(Items from a dataset)

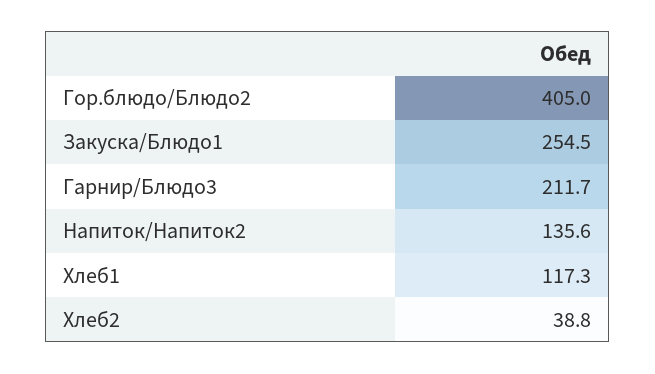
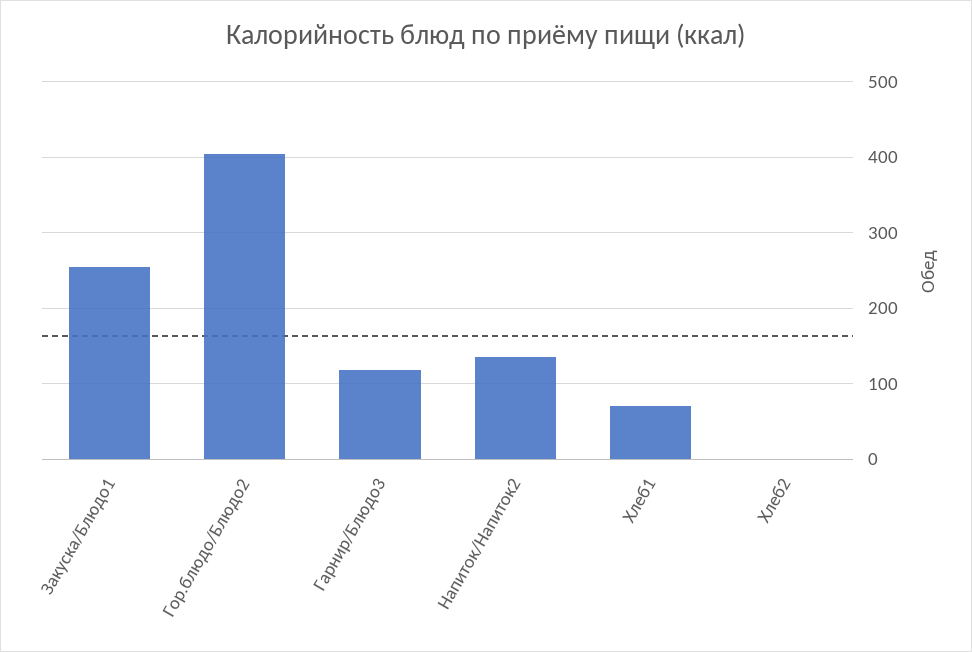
Гарнир/Блюдо3: 211.7 -> 120
Хлеб1: 117.3 -> 70
Хлеб2: 38.8 -> 0

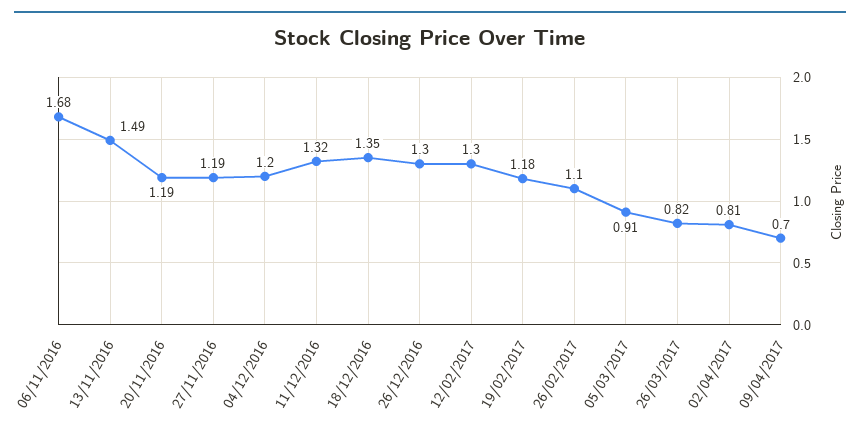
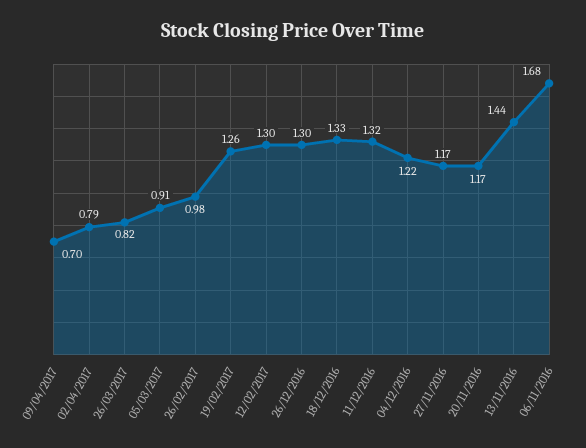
13/11/2016: 1.49 -> 1.44
20/11/2016: 1.19 -> 1.17
27/11/2016: 1.19 -> 1.17
04/12/2016: 1.2 -> 1.22
18/12/2016: 1.35 -> 1.33
19/02/2017: 1.18 -> 1.26
26/02/2017: 1.1 -> 0.98
02/04/2017: 0.81 -> 0.79

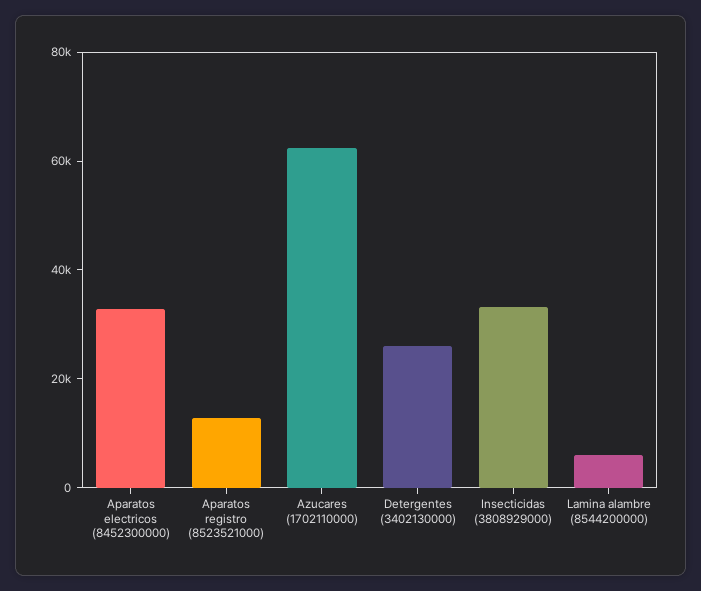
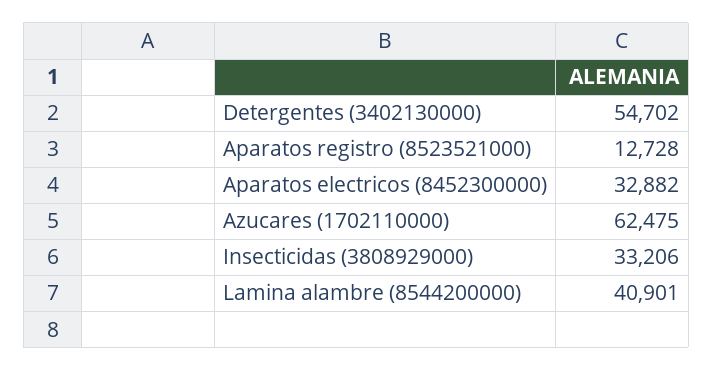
Detergentes (3402130000): 25000 -> 54702
Lamina alambre (8544200000): 5000 -> 40901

Assigned task: A word-for-word copy of the lines from the one containing "26/02/2017: 1.1 -> 0.98" through the last line of the records is what is wanted, without pictures and without any other line.

Solution:
26/02/2017: 1.1 -> 0.98
02/04/2017: 0.81 -> 0.79

Detergentes (3402130000): 25000 -> 54702
Lamina alambre (8544200000): 5000 -> 40901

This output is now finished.